School Shootings, the Second Amendment, and the Safety of our Children

School Shootings, the Second Amendment, and the Safety of our Children

School Shootings, the Second Amendment, and the Safety of our Children

The most recent school shooting in Oregon made its way across my Twitter timeline with the same urgency of a story about the most recent baseball player to be the highest paid at his position. After a full day, I couldn't have told you the exact number of casualties, the names of those who died, or who the shooter was. In fact, I would imagine the majority of people reading this would have a better chance naming every starting quarterback in the NFL than one kid involved in the Oregon shooting. Compare that to Columbine High School, where in 1999 two young men named Eric Harris and Dylan Klebold opened fire and killed 12 of their fellow students. For weeks, the Columbine story was all we saw on news stations across the country. The names and faces of the victims were etched into our minds, and the shooters' lives unraveled before us. As a nation we truly grieved. Let us fast forward to 2014. School shootings are becoming so commonplace we, without realizing it, brush them off just as we would a mosquito on a soggy summer night. According to The Washington Post, since January 2013 there have been at least 74 other instances of shootings either on or near school grounds.
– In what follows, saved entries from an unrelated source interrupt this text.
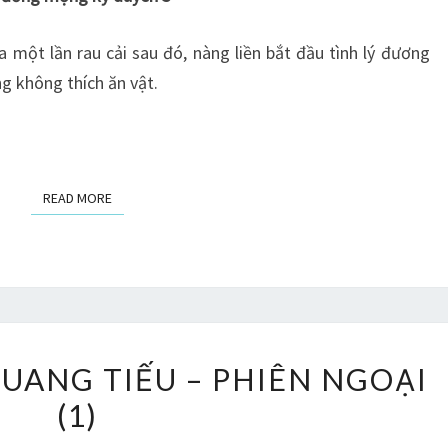
PHIÊN
NGOẠI
ua một lần rau cải sau đó, nàng liền bắt đầu tình lý đương
(2)
g không thích ăn vật.
READ MORE
READ MORE
LỤC
QUANG TIẾU – PHIÊN NGOẠI
LINH
(1)
THỜI
QUANG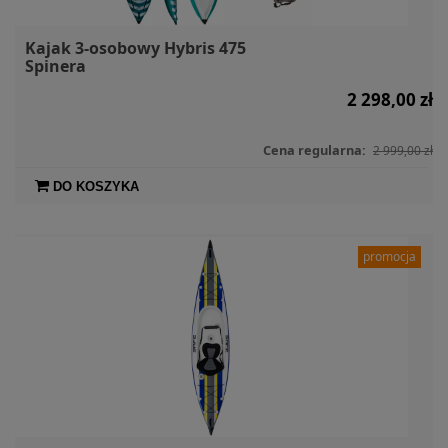
Kajak 3-osobowy Hybris 475
Spinera
2 298,00 zł
Cena regularna:
2 999,00 zł
DO KOSZYKA
promocja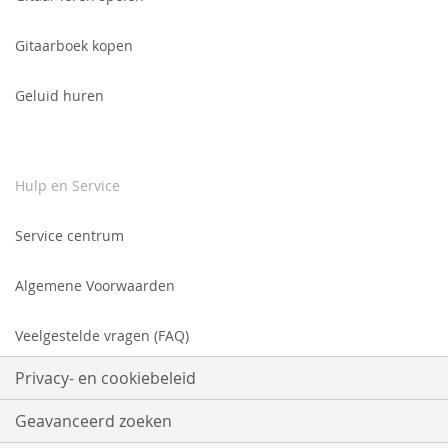
Gitaarboek kopen
Geluid huren
Hulp en Service
Service centrum
Algemene Voorwaarden
Veelgestelde vragen (FAQ)
Privacy- en cookiebeleid
Geavanceerd zoeken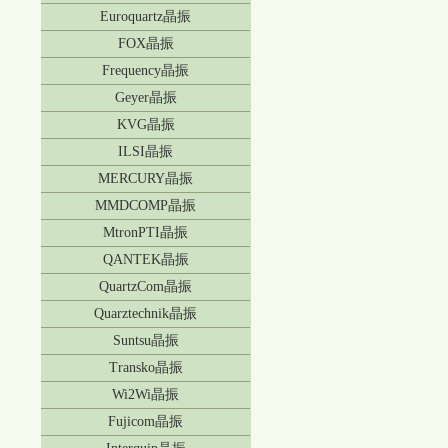
Euroquartz晶振
FOX晶振
Frequency晶振
Geyer晶振
KVG晶振
ILSI晶振
MERCURY晶振
MMDCOMP晶振
MtronPTI晶振
QANTEK晶振
QuartzCom晶振
Quarztechnik晶振
Suntsu晶振
Transko晶振
Wi2Wi晶振
Fujicom晶振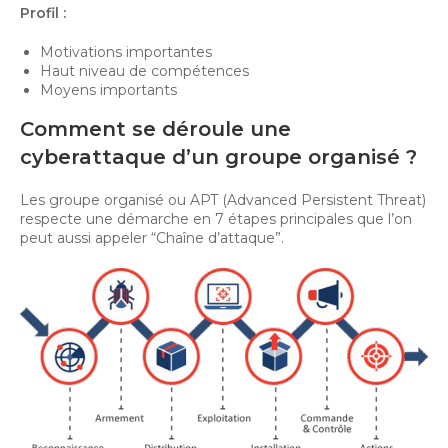
Profil :
Motivations importantes
Haut niveau de compétences
Moyens importants
Comment se déroule une
cyberattaque d’un groupe organisé ?
Les groupe organisé ou APT (Advanced Persistent Threat)
respecte une démarche en 7 étapes principales que l’on
peut aussi appeler “Chaîne d’attaque”.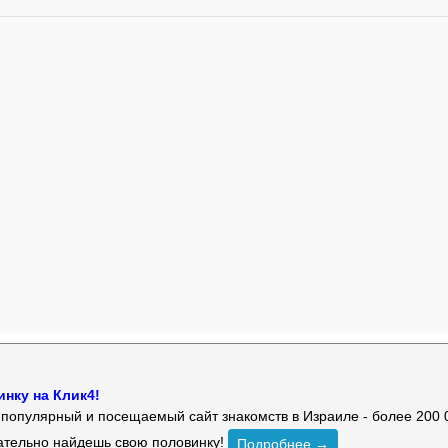
нку на Клик4!
й популярный и посещаемый сайт знакомств в Израиле - более 200 
зательно найдешь свою половинку!
Подробнее →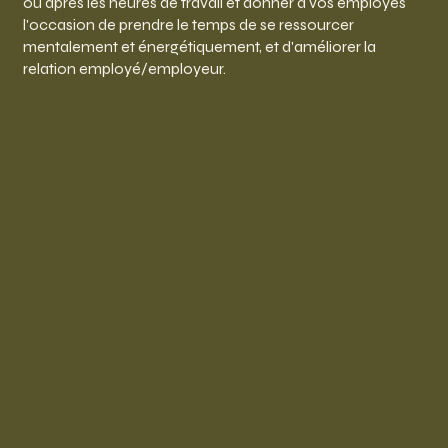
ou après les heures de travail et donner à vos employés
l'occasion de prendre le temps de se ressourcer
mentalement et énergétiquement, et d'améliorer la
relation employé/employeur.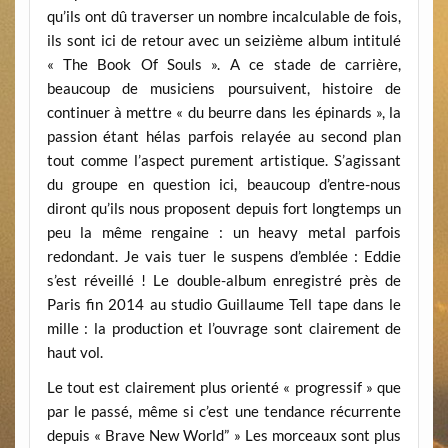
qu’ils ont dû traverser un nombre incalculable de fois,
ils sont ici de retour avec un seizième album intitulé
« The Book Of Souls ». A ce stade de carrière,
beaucoup de musiciens poursuivent, histoire de
continuer à mettre « du beurre dans les épinards », la
passion étant hélas parfois relayée au second plan
tout comme l’aspect purement artistique. S’agissant
du groupe en question ici, beaucoup d’entre-nous
diront qu’ils nous proposent depuis fort longtemps un
peu la même rengaine : un heavy metal parfois
redondant. Je vais tuer le suspens d’emblée : Eddie
s’est réveillé ! Le double-album enregistré près de
Paris fin 2014 au studio Guillaume Tell tape dans le
mille : la production et l’ouvrage sont clairement de
haut vol.
Le tout est clairement plus orienté « progressif » que
par le passé, même si c’est une tendance récurrente
depuis « Brave New World” » Les morceaux sont plus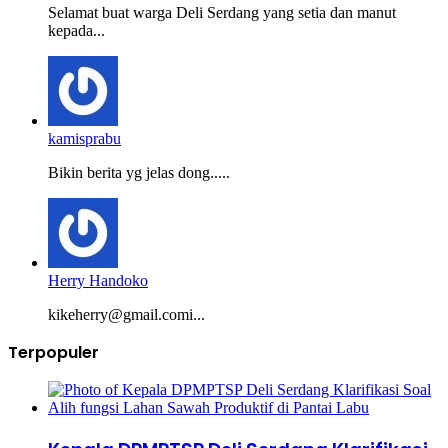
Selamat buat warga Deli Serdang yang setia dan manut
kepada...
kamisprabu
Bikin berita yg jelas dong.....
Herry Handoko
kikeherry@gmail.comi...
Terpopuler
Seventy-Four-in eighteen months. That averages out to one school shooting every 7 days. When I read that figure everything stopped for several moments...and the magnitude of one school shooting per week for the last year and a half sunk in. This is not where I begin to try and sway you one way or the other in the polarizing debate our politicians have created over the 2nd amendment and what it means (or should mean) for gun owners. This is where I plead with you to consider the largest issue at stake here-the safety of our nation's children. Our sons and daughters are currently going to schools where, based on recent statistics, there will be a shooting next week. And the next week, and the next, and the next, until something changes. Please get angry about the amount of violence plaguing America's schools. Take that anger and contact your political representatives-local, state, federal-and let them know it is time to put party lines and egos aside, fix this problem, and protect our children.